··· INFORMATION PROVIDED ···

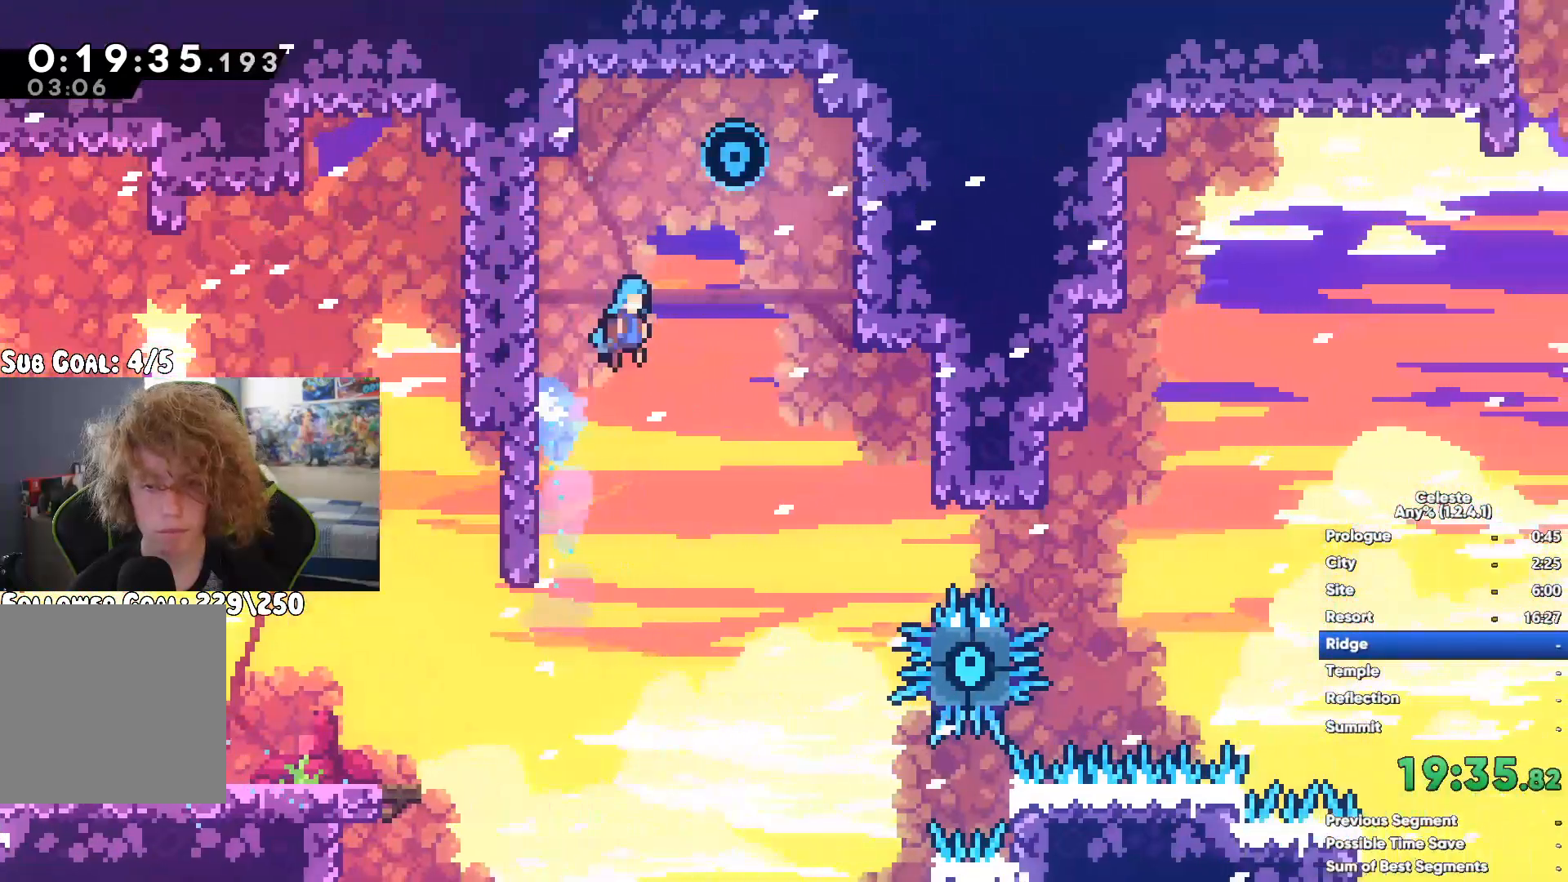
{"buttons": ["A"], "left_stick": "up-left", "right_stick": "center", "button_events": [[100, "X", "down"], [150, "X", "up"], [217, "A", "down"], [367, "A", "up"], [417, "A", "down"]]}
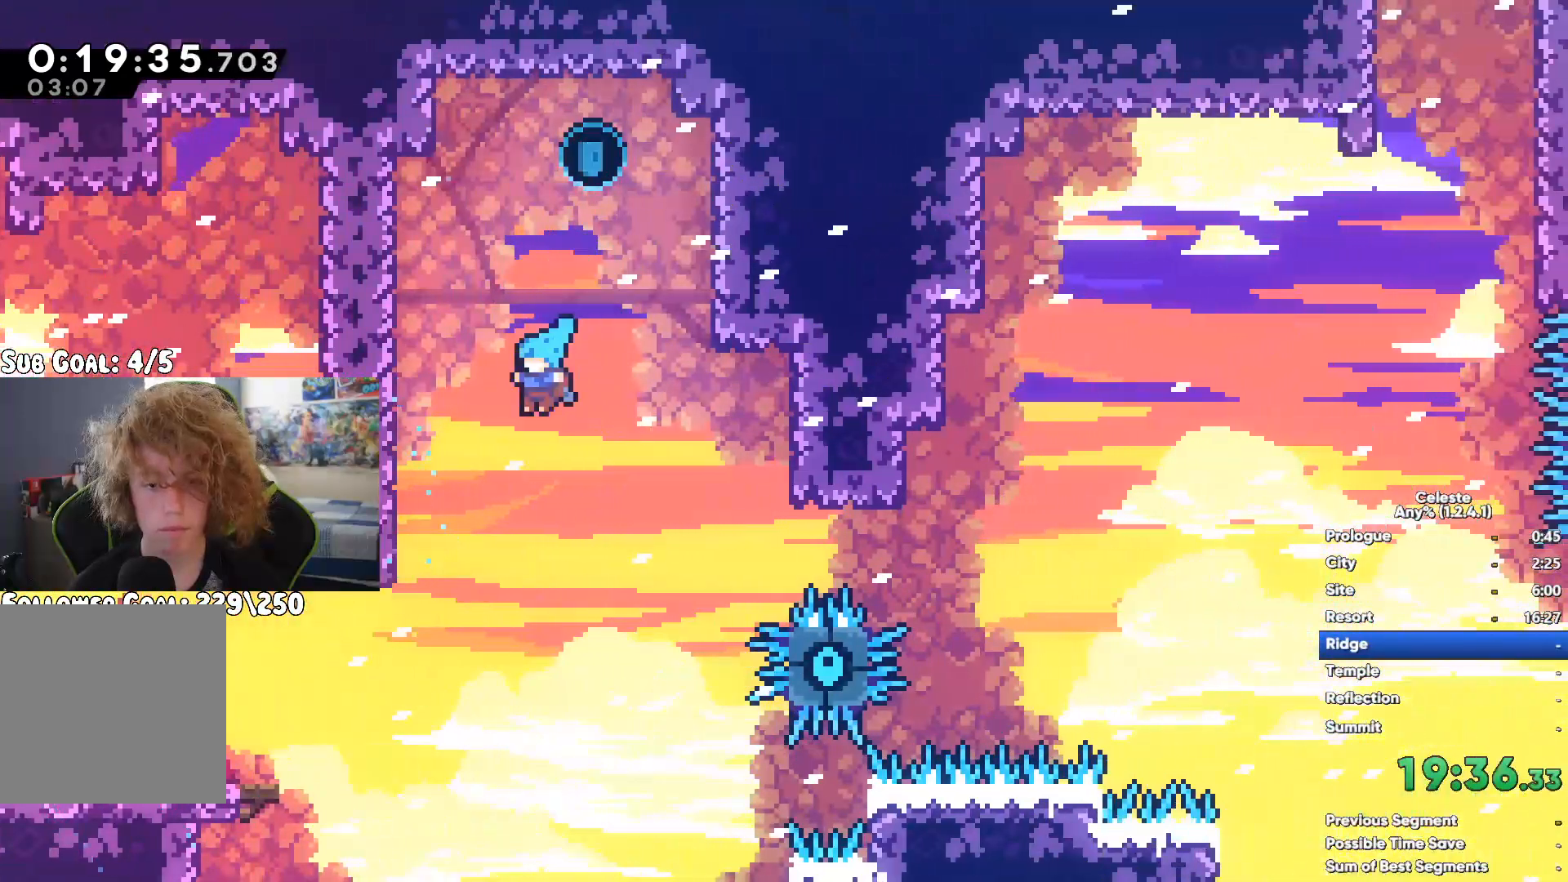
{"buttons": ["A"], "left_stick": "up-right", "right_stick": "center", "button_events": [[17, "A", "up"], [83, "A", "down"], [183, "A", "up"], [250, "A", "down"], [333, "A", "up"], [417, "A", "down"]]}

···
··· INFORMATION PROVIDED ···

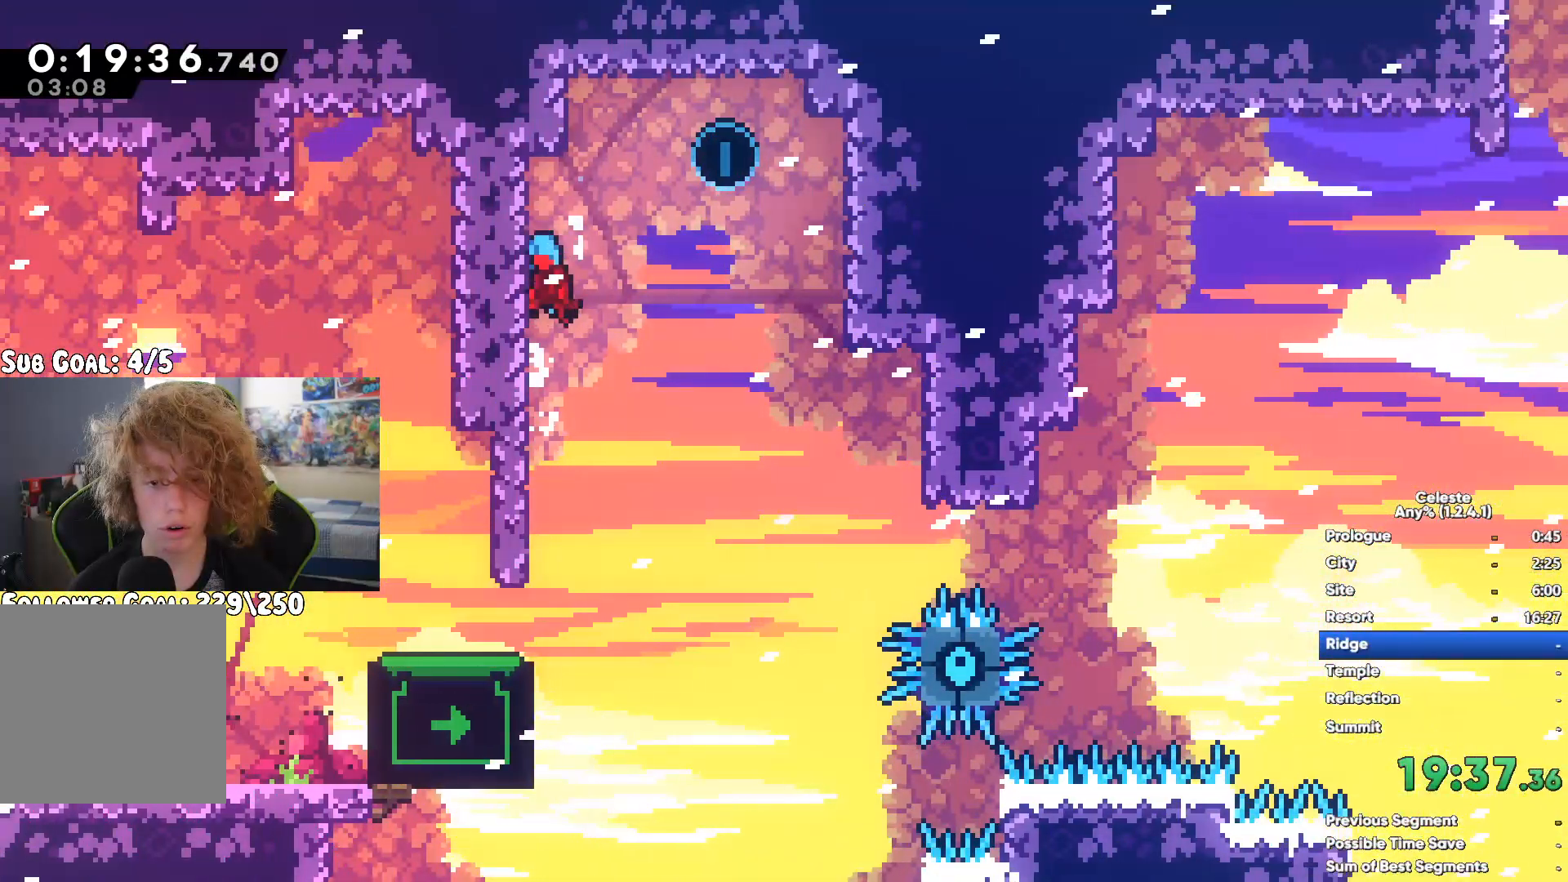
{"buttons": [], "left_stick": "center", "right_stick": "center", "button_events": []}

···

Across the material, report every line that has the word "down".

{"buttons": ["A"], "left_stick": "up-left", "right_stick": "center", "button_events": [[100, "X", "down"], [150, "X", "up"], [217, "A", "down"], [367, "A", "up"], [417, "A", "down"]]}
{"buttons": ["A"], "left_stick": "up-right", "right_stick": "center", "button_events": [[17, "A", "up"], [83, "A", "down"], [183, "A", "up"], [250, "A", "down"], [333, "A", "up"], [417, "A", "down"]]}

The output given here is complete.